Alors il attend le moment, le moment de manger. Il ne parle pas du repas du midi, pris en hâte avec les copains, l’air de ne pas s’en soucier, il faut manger pour vivre et non … Un sandwich, une pizza quand ils ont un peu de temps. Pas de dessert, c’est vite fait. Comme ses copains…
Manger c’est son truc, son secret, sa vie. Oui sa vie est réduite à ça, rien d’autre ne le soulage.

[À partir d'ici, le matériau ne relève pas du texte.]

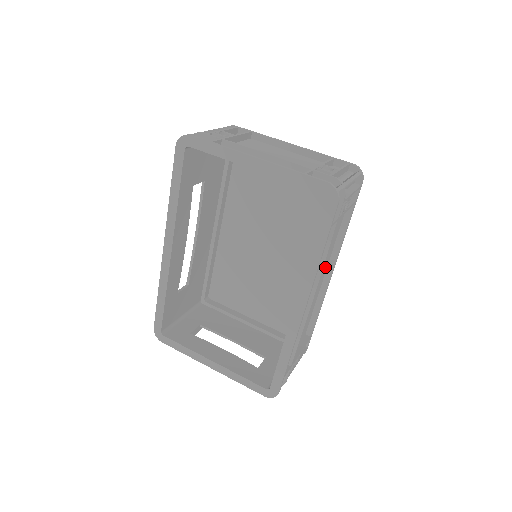
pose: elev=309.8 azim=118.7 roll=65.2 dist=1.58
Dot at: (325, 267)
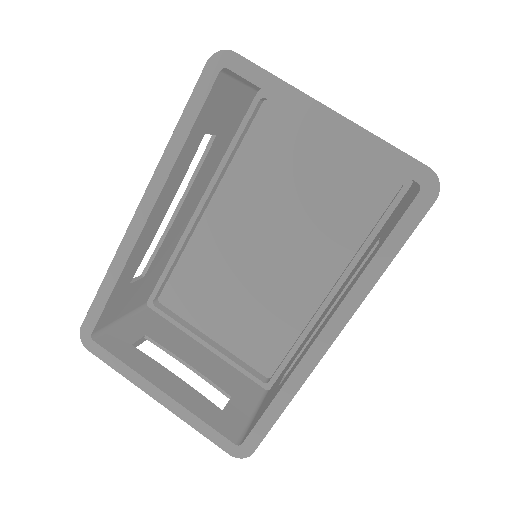
Dot at: occluded
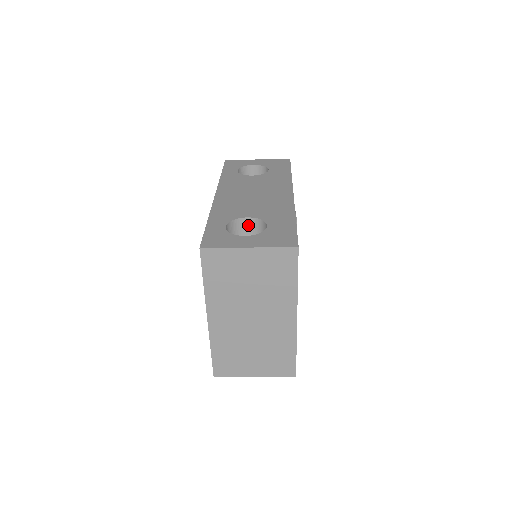
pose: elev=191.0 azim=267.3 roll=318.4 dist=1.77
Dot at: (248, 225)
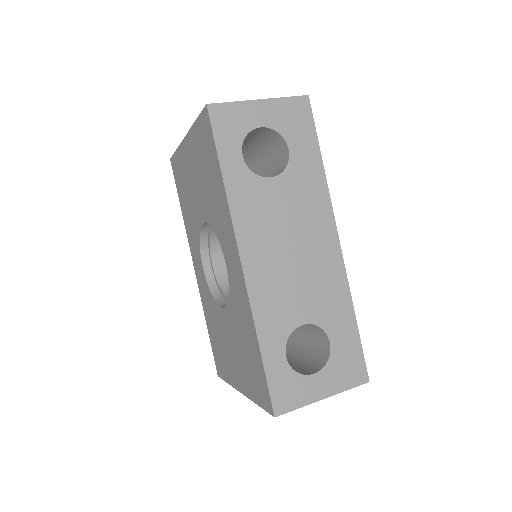
Dot at: occluded
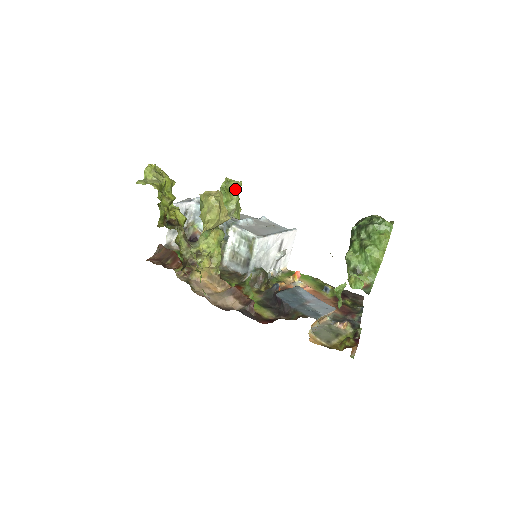
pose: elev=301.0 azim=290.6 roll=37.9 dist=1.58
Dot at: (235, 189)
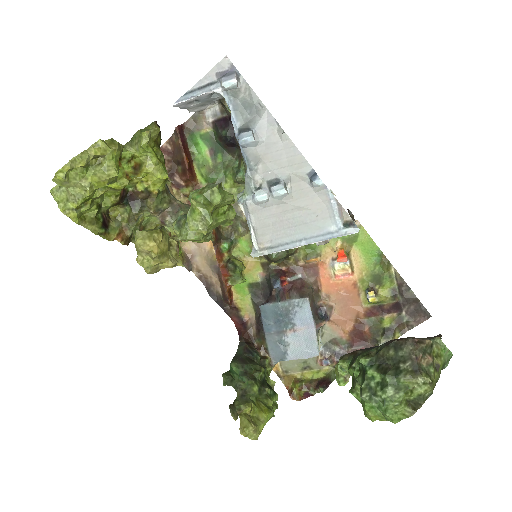
Dot at: (197, 230)
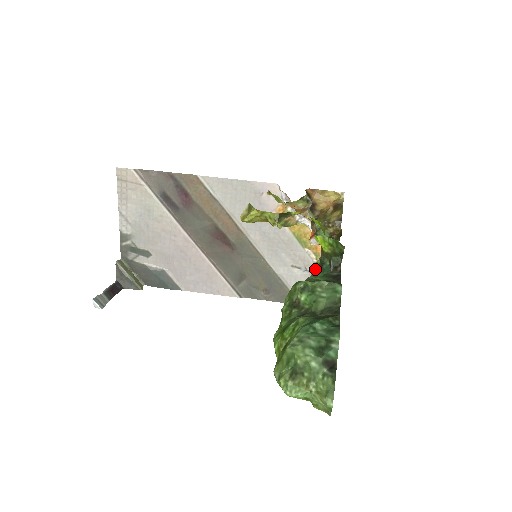
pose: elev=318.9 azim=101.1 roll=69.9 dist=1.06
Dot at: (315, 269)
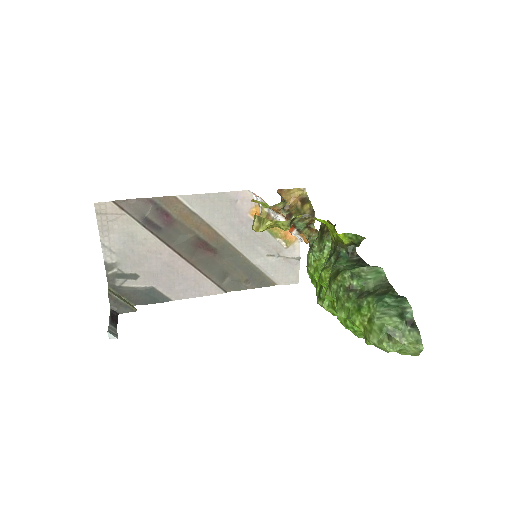
Dot at: (331, 258)
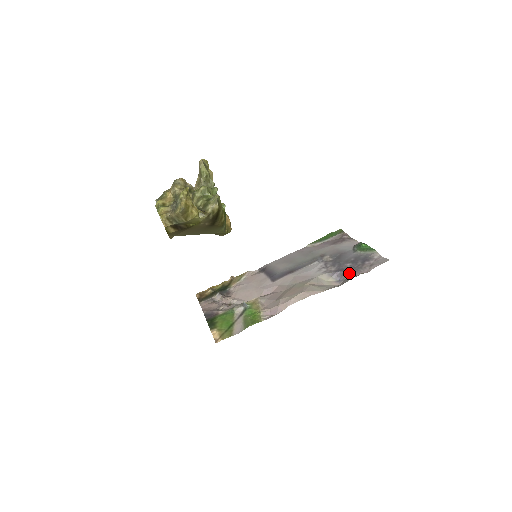
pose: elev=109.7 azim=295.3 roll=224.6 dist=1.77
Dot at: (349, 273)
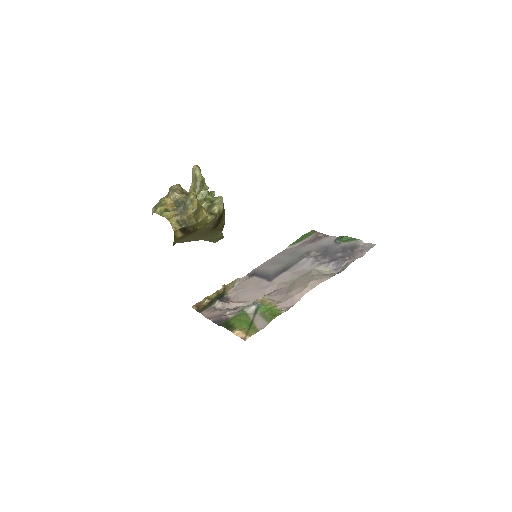
Dot at: (345, 260)
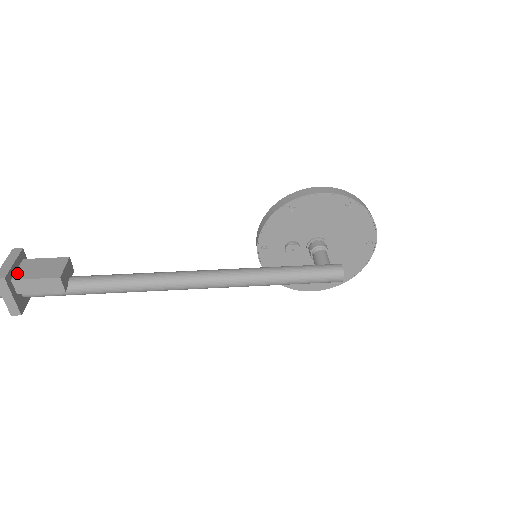
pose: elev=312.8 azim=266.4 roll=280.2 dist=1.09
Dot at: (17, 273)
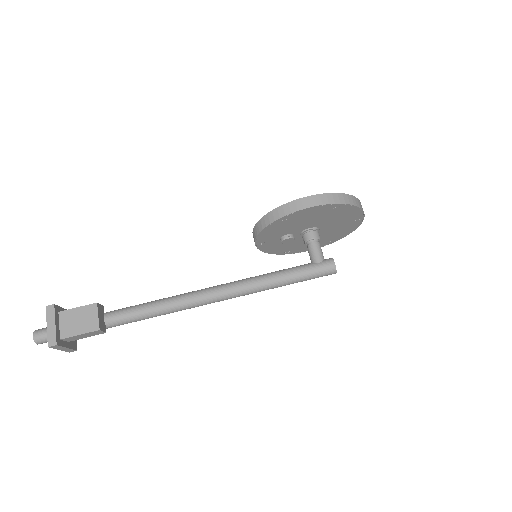
Dot at: (62, 331)
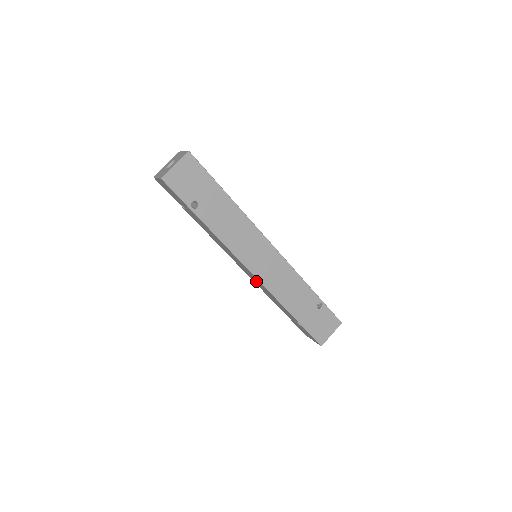
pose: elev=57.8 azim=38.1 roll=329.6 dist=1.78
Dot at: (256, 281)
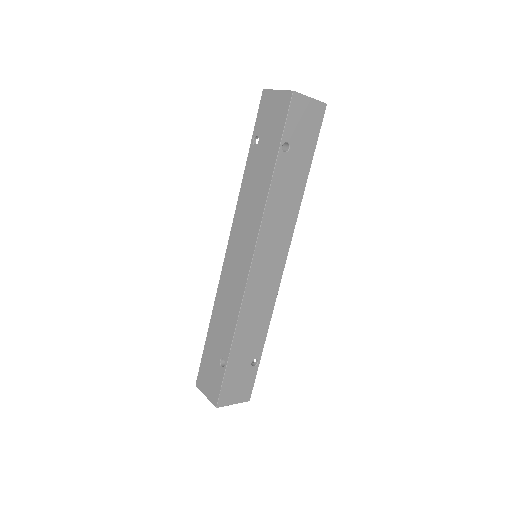
Dot at: (233, 278)
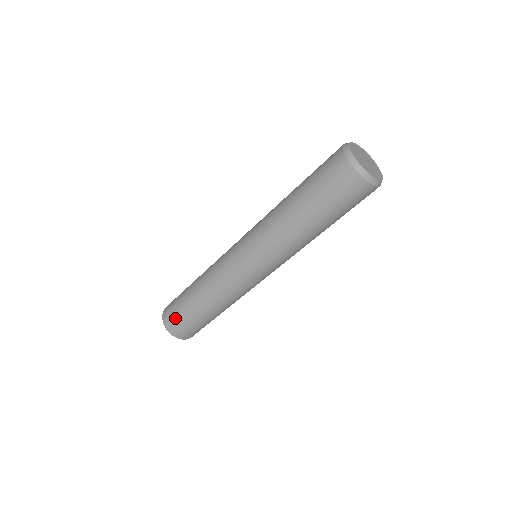
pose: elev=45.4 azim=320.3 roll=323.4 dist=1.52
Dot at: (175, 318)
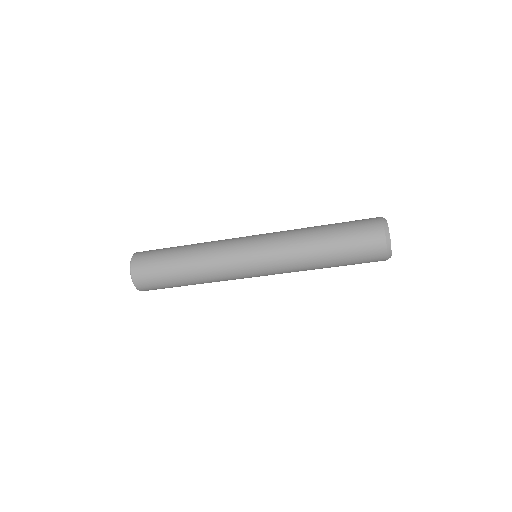
Dot at: (149, 274)
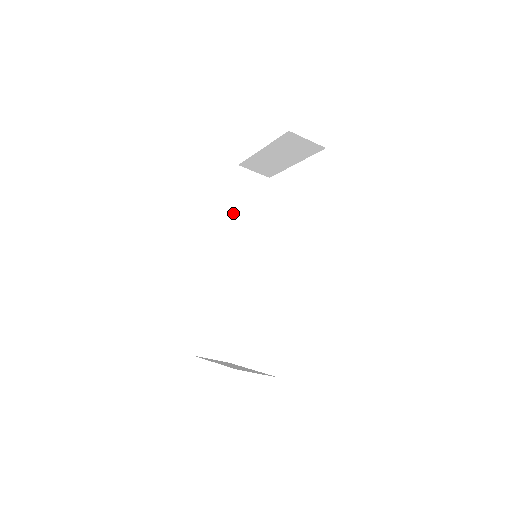
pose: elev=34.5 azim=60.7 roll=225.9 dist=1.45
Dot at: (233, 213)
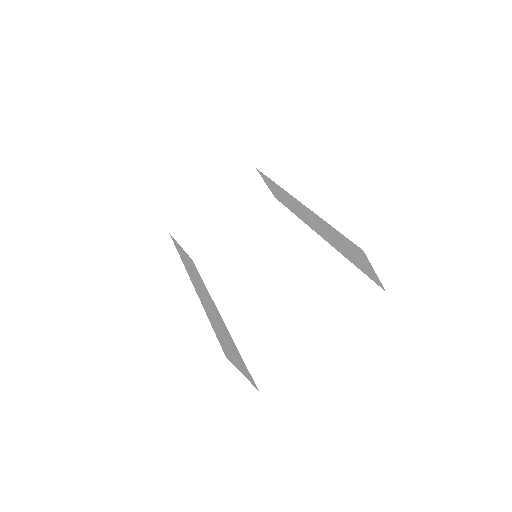
Dot at: (184, 260)
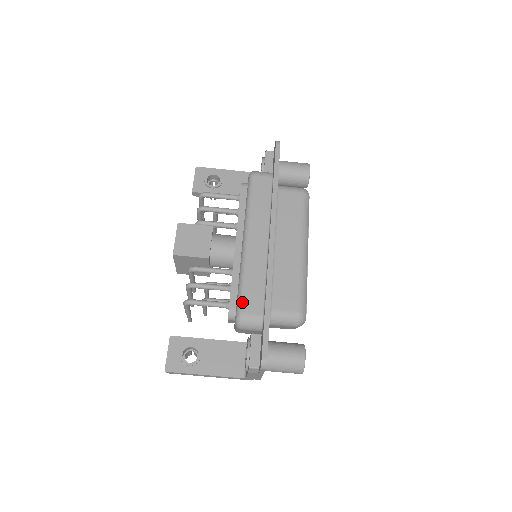
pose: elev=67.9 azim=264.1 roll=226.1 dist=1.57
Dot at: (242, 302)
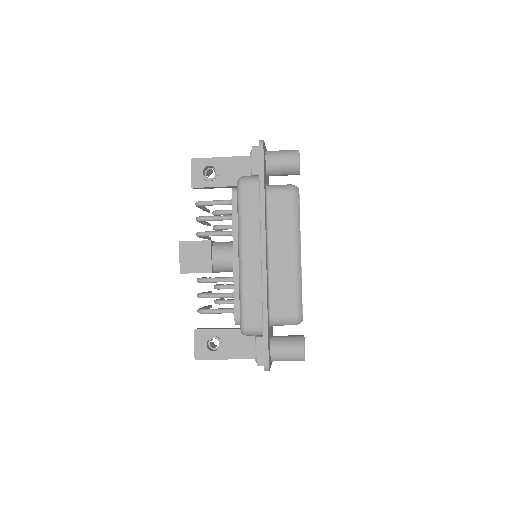
Dot at: (243, 316)
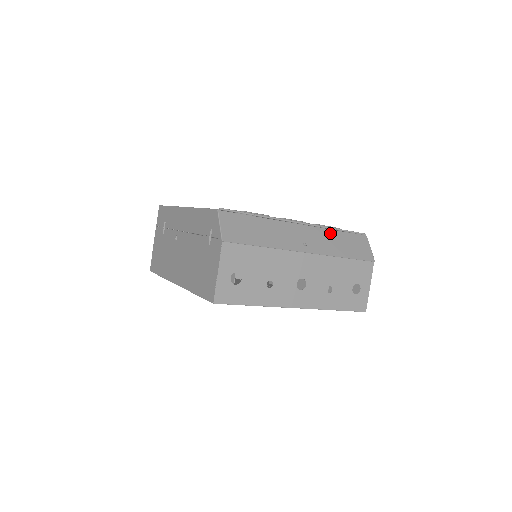
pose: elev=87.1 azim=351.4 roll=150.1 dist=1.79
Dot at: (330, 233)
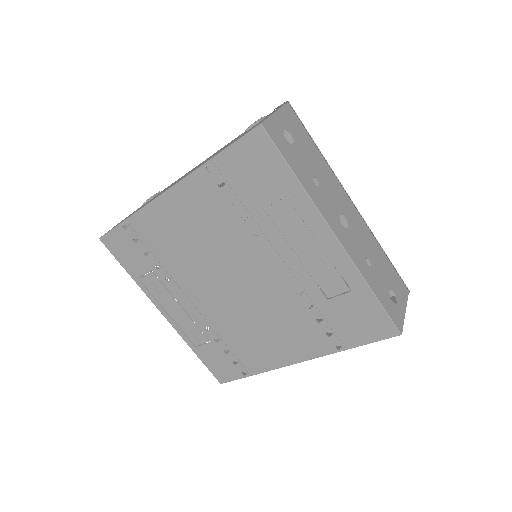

Alors il se dépêche de partir. Il passe par la grande surface la plus proche, ça dépend des cours, parfois plutôt au centre, parfois à l’est. Donc d’abord acheter. Il ne pourrait pas prendre le métro, comme ça, sans la nourriture, là dans les sacs. Même si c’est lourd. Et encombrant, aux heures de pointe.
Il ne réfléchit pas, ne choisit pas. Il n’aime rien en particulier, il veut juste des choses à absorber facilement, des aliments qu’il ne faut pas mâcher, croquer, des aliments mous et gras, idéalement. Il survole les rayons, ses gestes sont précis presque aériens, pas d’hésitations, il sait ce qu’il veut. Toujours cette apparente indifférence… Pourtant son cœur palpite : si on le perçait à jour, si quelqu’un savait… Regard qui balaie, l’air de rien. Regard terrifié si on est attentif. Mais qui l’est ?
Le trajet en métro est long, très long. Il voudrait commencer à manger, à se goinfrer pour tout dire. Mais impossible : il faut être seul. Trop de honte sinon. Alors il attend.
Alors quand il arrive, il faut faire vite, très vite. Pas le temps d’y mettre les formes, pas le temps de préparer, de réchauffer, de sortir une assiette. D’abord un ouvre-boîte et les raviolis, froids, fades, mous. De la mayonnaise, pour qu’ils glissent mieux, beaucoup de mayonnaise. Une boîte, deux boîtes. Puis viennent les sardines. A l’huile. A croire qu’il veut se punir. Dégoûtant, il est dégoûtant. Il bouffe dégoûtant. Le tarama c’est bien aussi. A la cuiller, évidemment. L’hoummous, oui mais un inconvénient : la constipation.
A ce stade-là, il faut vomir, il n’y a plus place : il est plein. Alors il vomit. Le doigt est devenu inutile. Fini les temps où il fallait forcer. Juste la position, devant la cuvette, juste un haut le cœur. Ça sort.
Il reprend son souffle, pas longtemps. Il s’est vidé. Il va pouvoir recommencer. Maintenant il peut prendre un peu de temps, il se sent mieux déjà. Il s’assied pendant que le hamburger chauffe : hamburger super giant… avec tomates. Mais il ne savoure rien, avec tomates, sans tomates, quelle importance ? Se remplir et c’est tout, s’écœurer. Se vomir !
Puis la glace, un litre. Il faut qu’elle ait fondu, qu’elle coule, qu’il bave, qu’il vomisse en même temps. Oui ça aussi ça arrive.
Le téléphone peut sonner, il n’est pas là. Impossible dans ces moments. Il pleure. Il mange et il pleure, mais il ne s’en rend pas forcément compte, ou pas tout de suite : les larmes coulent, les aliments entrent et ressortent de sa bouche. Il veut se remplir, se vider, il ne sait plus. Il veut crier mais il ne peut pas. Impossible d’appeler au secours, on ne parle pas la bouche pleine. On finit son assiette, on ne quitte pas la table avant d’avoir terminé. Oui il a bien retenu tout ça. Et il entend encore sa mère :
-Mange, mon chéri, Une cuiller pour papa, une cuiller pour maman, et une autre pour le grand sorcier glouton. Mange, mon chéri. Tout doit disparaître, disparaître.